§ **Stored data**:
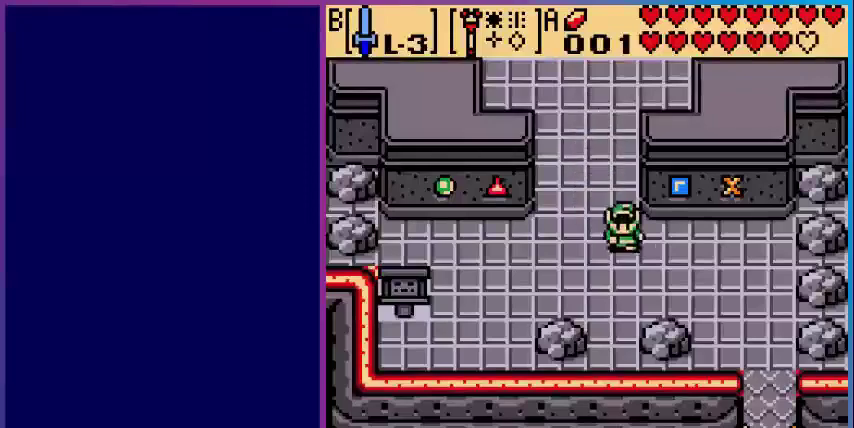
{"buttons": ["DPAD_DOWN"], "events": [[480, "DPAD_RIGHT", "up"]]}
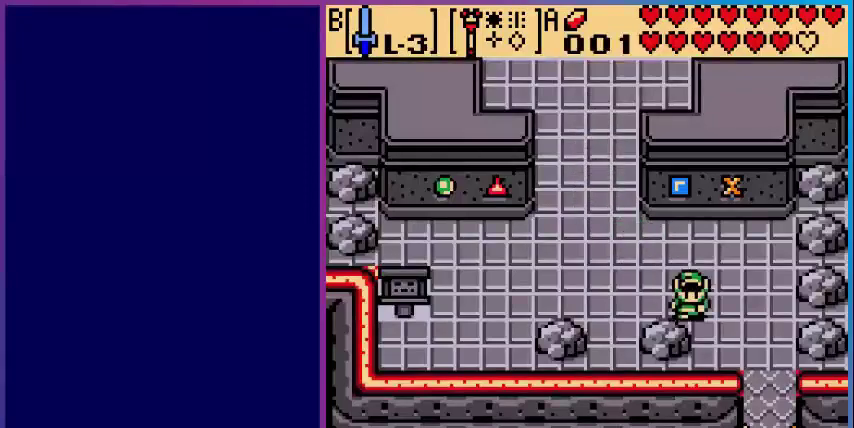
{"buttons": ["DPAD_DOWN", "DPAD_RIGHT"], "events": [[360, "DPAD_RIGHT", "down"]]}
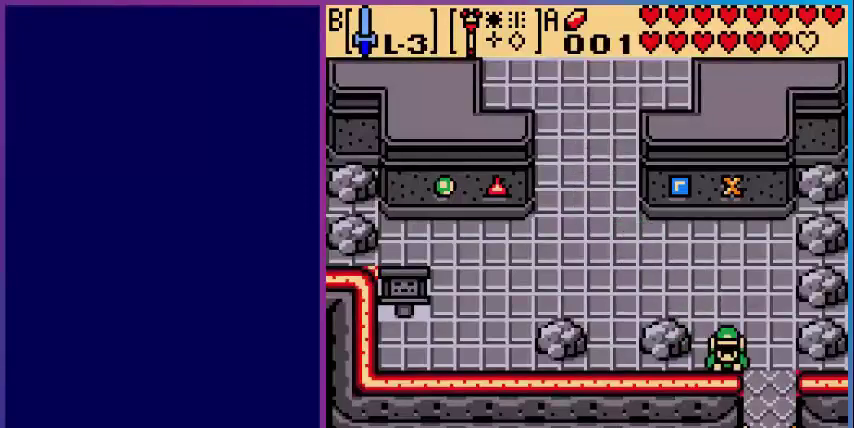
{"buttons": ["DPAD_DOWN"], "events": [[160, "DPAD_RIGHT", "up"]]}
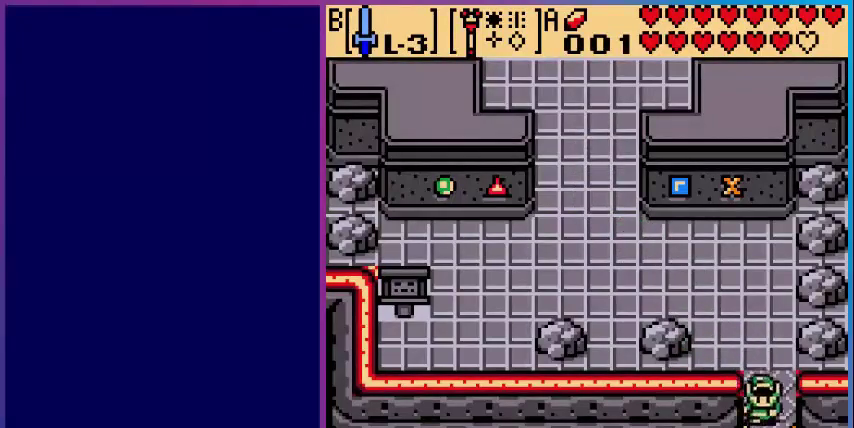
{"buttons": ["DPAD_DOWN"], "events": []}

§ **Exercise objective**: The copy should match each line above exactly and contain no images.

§ **Task output**:
{"buttons": ["DPAD_DOWN"], "events": [[480, "DPAD_RIGHT", "up"]]}
{"buttons": ["DPAD_DOWN", "DPAD_RIGHT"], "events": [[360, "DPAD_RIGHT", "down"]]}
{"buttons": ["DPAD_DOWN"], "events": [[160, "DPAD_RIGHT", "up"]]}
{"buttons": ["DPAD_DOWN"], "events": []}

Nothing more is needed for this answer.